Jean-Claude LEON (1946-2021)
C’est l’histoire d’un petit bonhomme solitaire, en fils d’acier, robuste et inoxydable, net et pur comme l’innocence, se positionnant dans des situations inextricables, ubuesques, mimant le comportement de ses congénères. Son œuvre, teintée d’humour, imaginative et parfaitement réglée, se décline en mini-épisodes, ciblant à chaque fois une attitude ou une mise en scène insoluble (« Sisyphe », « Des arguments de poids ») ; la solitude, le stress ou la détresse de l’homme (« Le cri », « Introspection », « Au bout du rouleau ») ; l’ambition (« Icare ») ; mais aussi les plaisirs simples de la vie (« La Caresse du vent ») ; ou le blocage, l’empêchement (« At…las »).
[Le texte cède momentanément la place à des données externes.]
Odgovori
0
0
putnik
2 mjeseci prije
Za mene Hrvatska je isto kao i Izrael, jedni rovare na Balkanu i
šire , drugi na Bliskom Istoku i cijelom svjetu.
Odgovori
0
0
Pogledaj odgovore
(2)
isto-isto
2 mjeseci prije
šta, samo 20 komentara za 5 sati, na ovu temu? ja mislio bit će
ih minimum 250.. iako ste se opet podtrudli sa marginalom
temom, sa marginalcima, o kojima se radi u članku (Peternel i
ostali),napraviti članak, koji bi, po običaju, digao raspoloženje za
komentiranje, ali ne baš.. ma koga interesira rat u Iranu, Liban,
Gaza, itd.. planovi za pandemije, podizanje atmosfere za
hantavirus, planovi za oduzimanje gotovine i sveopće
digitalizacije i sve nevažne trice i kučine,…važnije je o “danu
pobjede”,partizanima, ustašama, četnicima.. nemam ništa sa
Misérabilisme humain, Blaise Pascal en a fait des maximes pour nous guider, Léon, des trophées pour nous reconnaître.
Mais, Léon, prolonge aussi l’histoire de l’art, car son « Étude d’après la course de Picasso », par exemple, retient toutes les leçons d’étirement, de souplesse, d’élan, de liberté, ne conservant que l’ultime grâce du mouvement de la squelettique mécanique. « L’Aurige » est un autre clin d’œil à l’art géométrique grec, et ses « figurines » d’acier tubulaires filiformes, sans fard, lisses comme pour glisser sur les pesanteurs, répondent astucieusement, d’une manière minimaliste et directe, à « L’Homme qui marche » de Giacometti ou la sculpture « Roi et Reine » d’Henry Moore.
Pour rompre l’isolement du petit bonhomme, le distraire de ses péripéties et tracas habituels, Jean-Claude Léon le confronte de plus en plus à des objets usuels, tels un cadenas, une seringue (« Accros »), un réveille-matin (« Insomniaque »), ou des clefs (« S’en sortir »), etc. Ce détournement d’ustensiles séduira toujours, rappelant certaines expériences des surréalistes, et, pour le coup, par la précision des assemblages, enrichit son vocabulaire plastique. Parallèlement, des scénographies ou chemins de sculpture s’installent, telles des séquences dépliées à même le sol.
Alors, si les sculptures gigantesques d’Eduardo Chillida défient les éléments et nous écrasent, celles de Léon, par leur légèreté démonstrative, leur pudeur extrême, nous enchantent pour mieux nous interroger. Comme l’écriture hiéroglyphique, sinogrammes et autres pictogrammes, ses sculptures articulées en fil d’acier sont des signes forts et percutent habilement notre égo.